For most teams, Suped is the stronger practical DMARC platform because it combines DMARC, SPF, DKIM, blocklist data, hosted records, and actionable fix steps in one place. MSPs and teams managing many domains get the same workflow across every client or brand domain.
Views from the trenches
Best practices
Verify the visible From, Return-Path, DKIM d= domain, and DMARC result before DNS edits.
Use a separate invitation subdomain when a vendor cannot authenticate your main domain.
Keep strict DMARC on the root domain and isolate weaker vendor traffic on a subdomain.
Test a real invitation message because settings pages do not prove receiver-side results.
Common pitfalls
Adding a vendor SPF include to the root record when Return-Path still uses vendor mail.
Assuming SPF pass equals DMARC pass without checking the visible From domain match.
Lowering the main domain DMARC policy to rescue one review invitation stream for convenience.
Ignoring DKIM when the vendor signs with its own domain and offers no custom key setup.
Expert tips
Ask the vendor for DKIM CNAMEs and a custom bounce domain before using custom From.
Use the vendor sender domain with branded template content when authentication is blocked.
Track the invitation source in DMARC reports so policy changes are based on daily data.
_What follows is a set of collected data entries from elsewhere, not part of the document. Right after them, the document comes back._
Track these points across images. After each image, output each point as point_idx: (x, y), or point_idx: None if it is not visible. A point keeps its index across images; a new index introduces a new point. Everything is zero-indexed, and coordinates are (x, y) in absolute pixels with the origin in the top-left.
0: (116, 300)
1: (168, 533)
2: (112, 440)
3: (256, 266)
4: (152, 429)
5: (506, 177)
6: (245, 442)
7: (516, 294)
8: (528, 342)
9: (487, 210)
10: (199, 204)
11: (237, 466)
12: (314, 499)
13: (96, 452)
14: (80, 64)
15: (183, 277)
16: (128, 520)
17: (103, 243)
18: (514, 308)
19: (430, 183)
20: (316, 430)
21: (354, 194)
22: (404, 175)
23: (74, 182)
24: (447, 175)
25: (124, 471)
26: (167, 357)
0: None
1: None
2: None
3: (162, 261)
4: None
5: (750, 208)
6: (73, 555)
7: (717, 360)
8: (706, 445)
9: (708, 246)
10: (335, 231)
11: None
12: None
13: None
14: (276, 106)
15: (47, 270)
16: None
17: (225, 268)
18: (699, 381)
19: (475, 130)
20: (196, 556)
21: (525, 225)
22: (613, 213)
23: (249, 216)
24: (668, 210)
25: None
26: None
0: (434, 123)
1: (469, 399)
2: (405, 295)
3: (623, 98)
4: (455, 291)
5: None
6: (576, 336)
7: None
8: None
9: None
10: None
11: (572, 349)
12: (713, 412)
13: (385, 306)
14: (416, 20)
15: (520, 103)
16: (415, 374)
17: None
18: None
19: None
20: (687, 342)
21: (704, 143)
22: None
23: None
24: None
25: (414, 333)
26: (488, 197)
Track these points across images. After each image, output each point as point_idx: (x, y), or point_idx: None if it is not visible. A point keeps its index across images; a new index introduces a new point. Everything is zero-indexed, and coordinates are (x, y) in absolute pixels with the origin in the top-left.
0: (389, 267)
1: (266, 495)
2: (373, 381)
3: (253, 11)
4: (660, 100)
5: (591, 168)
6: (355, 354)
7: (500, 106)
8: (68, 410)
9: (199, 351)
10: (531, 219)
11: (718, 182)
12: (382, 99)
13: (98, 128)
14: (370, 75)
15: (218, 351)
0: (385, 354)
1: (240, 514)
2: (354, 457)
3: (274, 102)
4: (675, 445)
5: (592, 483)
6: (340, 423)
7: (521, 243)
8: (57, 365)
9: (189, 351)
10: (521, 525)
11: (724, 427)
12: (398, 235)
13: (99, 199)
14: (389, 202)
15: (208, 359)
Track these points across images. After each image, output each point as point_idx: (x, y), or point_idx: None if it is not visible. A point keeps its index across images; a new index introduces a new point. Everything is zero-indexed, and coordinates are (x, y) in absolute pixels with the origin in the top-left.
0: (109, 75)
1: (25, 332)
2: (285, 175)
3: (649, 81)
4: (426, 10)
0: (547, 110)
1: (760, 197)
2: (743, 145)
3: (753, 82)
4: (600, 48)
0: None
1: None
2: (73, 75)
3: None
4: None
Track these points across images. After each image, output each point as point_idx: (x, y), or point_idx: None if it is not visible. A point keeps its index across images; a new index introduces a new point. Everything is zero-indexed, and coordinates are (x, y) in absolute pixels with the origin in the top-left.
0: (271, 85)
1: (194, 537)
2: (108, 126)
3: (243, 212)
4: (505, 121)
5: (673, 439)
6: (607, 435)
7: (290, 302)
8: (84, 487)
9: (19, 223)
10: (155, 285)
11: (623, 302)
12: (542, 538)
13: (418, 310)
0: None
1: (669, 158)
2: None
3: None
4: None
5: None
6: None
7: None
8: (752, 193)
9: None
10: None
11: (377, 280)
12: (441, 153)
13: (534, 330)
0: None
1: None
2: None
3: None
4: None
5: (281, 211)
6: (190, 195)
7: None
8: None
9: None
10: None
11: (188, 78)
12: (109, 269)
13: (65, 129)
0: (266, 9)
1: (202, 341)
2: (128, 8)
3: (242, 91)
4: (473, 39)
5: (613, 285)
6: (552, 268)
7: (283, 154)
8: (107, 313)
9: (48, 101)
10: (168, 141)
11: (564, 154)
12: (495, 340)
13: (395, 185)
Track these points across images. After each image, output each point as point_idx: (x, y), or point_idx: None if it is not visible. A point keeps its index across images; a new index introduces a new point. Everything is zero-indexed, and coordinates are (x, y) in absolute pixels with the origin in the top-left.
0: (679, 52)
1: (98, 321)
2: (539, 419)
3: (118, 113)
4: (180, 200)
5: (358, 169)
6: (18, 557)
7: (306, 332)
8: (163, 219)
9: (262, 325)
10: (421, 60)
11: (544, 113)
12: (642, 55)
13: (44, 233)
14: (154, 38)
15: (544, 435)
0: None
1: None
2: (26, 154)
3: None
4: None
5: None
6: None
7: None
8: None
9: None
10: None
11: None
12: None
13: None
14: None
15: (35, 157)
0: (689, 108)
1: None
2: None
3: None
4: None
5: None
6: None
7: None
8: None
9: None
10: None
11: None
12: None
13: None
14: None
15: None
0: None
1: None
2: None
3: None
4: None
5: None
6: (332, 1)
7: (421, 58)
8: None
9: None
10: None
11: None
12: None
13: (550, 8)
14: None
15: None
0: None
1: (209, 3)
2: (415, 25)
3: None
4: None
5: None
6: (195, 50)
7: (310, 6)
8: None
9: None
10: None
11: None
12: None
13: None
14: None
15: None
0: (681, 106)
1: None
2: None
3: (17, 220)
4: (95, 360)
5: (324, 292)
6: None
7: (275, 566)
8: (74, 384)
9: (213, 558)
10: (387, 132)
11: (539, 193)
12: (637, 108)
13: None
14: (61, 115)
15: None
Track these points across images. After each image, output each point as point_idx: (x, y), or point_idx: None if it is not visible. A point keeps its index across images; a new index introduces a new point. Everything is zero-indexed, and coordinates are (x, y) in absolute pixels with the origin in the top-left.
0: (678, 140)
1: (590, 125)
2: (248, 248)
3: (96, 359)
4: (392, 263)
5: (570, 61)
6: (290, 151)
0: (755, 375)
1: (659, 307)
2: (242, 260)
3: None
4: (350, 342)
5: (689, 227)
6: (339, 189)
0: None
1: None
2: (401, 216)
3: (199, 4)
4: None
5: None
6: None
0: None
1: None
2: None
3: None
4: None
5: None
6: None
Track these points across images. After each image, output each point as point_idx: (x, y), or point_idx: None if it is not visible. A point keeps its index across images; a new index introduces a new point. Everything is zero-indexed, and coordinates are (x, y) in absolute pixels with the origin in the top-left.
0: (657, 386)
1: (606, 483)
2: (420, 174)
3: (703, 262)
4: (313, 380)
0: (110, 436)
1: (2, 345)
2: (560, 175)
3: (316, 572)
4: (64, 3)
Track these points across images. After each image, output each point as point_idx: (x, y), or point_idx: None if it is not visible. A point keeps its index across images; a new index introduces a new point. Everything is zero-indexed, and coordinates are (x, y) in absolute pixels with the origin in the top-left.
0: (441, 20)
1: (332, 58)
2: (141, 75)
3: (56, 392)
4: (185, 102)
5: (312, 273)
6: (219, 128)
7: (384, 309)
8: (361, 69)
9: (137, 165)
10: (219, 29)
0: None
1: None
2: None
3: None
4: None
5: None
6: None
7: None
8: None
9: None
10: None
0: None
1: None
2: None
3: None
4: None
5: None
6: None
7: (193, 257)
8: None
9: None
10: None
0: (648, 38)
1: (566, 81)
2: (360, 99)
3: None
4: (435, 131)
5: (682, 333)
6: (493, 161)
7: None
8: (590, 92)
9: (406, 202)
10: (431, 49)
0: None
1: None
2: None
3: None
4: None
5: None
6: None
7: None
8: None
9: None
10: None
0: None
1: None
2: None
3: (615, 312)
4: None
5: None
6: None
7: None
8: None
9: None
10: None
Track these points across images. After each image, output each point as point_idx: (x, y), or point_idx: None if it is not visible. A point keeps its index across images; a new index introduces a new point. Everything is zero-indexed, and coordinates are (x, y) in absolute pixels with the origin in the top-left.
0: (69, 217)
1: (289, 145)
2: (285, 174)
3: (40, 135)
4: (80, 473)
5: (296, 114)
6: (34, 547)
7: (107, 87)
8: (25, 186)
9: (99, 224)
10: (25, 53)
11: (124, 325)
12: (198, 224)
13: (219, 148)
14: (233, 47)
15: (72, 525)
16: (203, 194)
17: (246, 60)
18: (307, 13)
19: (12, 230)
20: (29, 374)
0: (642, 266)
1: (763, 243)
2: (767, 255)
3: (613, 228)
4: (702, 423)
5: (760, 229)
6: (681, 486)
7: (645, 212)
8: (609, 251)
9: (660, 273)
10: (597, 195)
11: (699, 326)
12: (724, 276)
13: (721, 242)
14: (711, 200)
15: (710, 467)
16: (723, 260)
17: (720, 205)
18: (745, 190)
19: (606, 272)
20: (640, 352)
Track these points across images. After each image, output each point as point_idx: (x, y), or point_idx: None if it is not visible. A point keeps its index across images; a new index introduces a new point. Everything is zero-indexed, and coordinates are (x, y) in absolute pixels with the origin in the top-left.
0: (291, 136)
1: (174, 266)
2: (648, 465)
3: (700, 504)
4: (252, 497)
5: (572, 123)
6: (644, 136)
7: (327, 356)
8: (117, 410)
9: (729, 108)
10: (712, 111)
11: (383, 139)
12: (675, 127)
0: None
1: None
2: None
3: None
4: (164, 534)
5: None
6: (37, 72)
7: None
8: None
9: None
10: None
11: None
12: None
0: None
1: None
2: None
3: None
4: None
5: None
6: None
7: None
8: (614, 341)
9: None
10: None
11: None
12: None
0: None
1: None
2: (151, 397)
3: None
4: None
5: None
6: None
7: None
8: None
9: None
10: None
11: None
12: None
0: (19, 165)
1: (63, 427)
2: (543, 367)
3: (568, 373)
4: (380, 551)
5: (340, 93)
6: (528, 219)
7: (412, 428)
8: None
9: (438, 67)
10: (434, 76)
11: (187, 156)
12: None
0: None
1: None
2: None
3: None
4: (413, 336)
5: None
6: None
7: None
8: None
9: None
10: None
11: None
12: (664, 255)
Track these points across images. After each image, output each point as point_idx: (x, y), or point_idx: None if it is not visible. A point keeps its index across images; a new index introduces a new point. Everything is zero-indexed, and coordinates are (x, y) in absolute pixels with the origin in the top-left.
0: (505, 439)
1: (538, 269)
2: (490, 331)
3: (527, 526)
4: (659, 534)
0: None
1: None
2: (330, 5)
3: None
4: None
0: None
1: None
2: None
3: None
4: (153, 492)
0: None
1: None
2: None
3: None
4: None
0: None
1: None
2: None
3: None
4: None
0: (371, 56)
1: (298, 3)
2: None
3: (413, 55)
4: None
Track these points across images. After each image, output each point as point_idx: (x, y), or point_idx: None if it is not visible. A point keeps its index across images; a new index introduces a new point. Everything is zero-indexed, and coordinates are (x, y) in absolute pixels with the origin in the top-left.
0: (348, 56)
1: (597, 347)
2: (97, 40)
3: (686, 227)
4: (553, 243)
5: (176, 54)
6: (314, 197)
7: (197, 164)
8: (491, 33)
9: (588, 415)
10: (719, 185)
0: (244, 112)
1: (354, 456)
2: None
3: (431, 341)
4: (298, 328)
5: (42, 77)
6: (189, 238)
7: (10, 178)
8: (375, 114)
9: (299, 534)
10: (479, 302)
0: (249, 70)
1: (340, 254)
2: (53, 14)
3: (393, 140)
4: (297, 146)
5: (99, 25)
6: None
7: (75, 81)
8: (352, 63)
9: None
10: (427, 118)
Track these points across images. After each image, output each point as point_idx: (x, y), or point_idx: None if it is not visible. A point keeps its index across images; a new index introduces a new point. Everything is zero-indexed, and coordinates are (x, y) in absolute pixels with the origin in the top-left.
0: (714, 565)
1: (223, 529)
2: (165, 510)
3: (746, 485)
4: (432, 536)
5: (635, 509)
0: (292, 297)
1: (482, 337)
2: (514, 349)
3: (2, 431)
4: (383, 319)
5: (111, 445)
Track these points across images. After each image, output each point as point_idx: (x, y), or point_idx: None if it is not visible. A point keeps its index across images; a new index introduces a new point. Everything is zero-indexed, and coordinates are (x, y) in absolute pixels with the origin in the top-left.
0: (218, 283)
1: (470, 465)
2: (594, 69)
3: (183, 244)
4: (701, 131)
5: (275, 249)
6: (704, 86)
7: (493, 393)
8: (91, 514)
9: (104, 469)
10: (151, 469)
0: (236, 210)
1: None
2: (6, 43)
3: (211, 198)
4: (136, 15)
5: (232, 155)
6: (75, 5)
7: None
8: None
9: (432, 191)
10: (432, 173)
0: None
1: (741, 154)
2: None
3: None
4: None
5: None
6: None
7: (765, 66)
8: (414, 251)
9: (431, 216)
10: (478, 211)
Document the rollback path before moving review invitations to quarantine or reject policy.
Expert from Email Geeks says the Return-Path must be checked first, because an SPF pass on a vendor envelope domain does not help a branded From domain pass DMARC.
2024-02-02 - Email Geeks
Expert from Email Geeks says using the vendor's own sender domain is often cleaner than forcing a custom From address that the vendor cannot authenticate correctly.
2024-02-02 - Email Geeks
The safest path
The safest fix is to stop sending Trustpilot invitations from the main company domain unless Trustpilot can authenticate that domain with DKIM and a matching Return-Path. Use Trustpilot's sender domain for immediate stability, or isolate the traffic on a subdomain while you work through the vendor request.
Do not lower the main DMARC policy to preserve branding. That trades a controlled review-invitation issue for weaker protection across the domain. Keep the root policy strict, monitor the source, and make Trustpilot prove the message is authenticated with your domain before bringing the custom From address back.